= William J. Brinkmann =

William J. Brinkmann (12 August 1871 – 24 February 1911, Chicago), sometimes spelled Brinkman, was an architect known for his work designing Chicago area churches.

A son of German immigrants, he was born and raised in Chicago and received his architectural training at the firm of Burnham and Root, where he eventually supervised the construction of Chicago's Masonic Temple, a skyscraper that was the world's tallest building at the time of its completion in 1892. After a tour of Europe to further his architectural knowledge, Brinkmann settled in California where for a few years he designed homes for political and industrial notables such as Ulysses S. Grant Jr.

His contemporaries described him as a "staunch Catholic."

After returning to Chicago, Brinkmann made a name for himself designing churches, including St. Josaphat's, St. Michael's in the South Chicago neighborhood of Chicago near the Indiana border, St. Mary's in Buffalo Grove, and, most notably, the mausoleum and chapel for the Archbishops of Chicago in Mount Carmel Cemetery. He was one of the three architects involved in the design of Our Lady of Sorrows Basilica.
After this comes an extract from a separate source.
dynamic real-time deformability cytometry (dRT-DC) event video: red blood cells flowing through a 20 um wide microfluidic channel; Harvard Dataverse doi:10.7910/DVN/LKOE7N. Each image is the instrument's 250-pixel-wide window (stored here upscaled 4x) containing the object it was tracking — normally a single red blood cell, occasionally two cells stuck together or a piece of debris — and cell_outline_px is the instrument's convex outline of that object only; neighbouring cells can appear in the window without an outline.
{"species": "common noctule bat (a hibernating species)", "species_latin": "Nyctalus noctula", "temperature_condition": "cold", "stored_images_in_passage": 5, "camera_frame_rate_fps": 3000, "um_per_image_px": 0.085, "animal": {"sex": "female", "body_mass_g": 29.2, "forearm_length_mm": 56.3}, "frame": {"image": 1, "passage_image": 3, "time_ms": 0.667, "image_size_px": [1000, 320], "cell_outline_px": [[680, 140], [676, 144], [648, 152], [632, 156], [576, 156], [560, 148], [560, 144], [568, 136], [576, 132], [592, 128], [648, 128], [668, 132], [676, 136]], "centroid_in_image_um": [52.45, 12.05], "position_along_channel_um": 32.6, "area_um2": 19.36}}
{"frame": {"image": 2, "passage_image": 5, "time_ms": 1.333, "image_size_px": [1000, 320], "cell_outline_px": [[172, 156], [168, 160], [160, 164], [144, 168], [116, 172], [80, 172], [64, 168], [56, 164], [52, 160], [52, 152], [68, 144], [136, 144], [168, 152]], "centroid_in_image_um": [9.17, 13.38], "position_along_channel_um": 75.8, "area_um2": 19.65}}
He also designed exhibits for his former employer, Daniel Burnham, for the World's Columbian Exposition in 1893, as well as some of the earliest large steel frame buildings in Atlanta, San Francisco and Chicago.

Brinkmann's death was unexpected, gruesome and mysterious: his mangled, decapitated body was found on train tracks near 73rd street in February 1911. The intrigue surrounding his death fed front-page newspaper accounts for several days, positing theories that Brinkmann had perhaps committed suicide after several years of illness, yet contradictory evidence prevented an inquest from finding a clear reason for his death or a finding of murder. His funeral was held at St. Leo's Church on 78th Street, a church he had himself designed in 1905. His death remains unsolved to this day.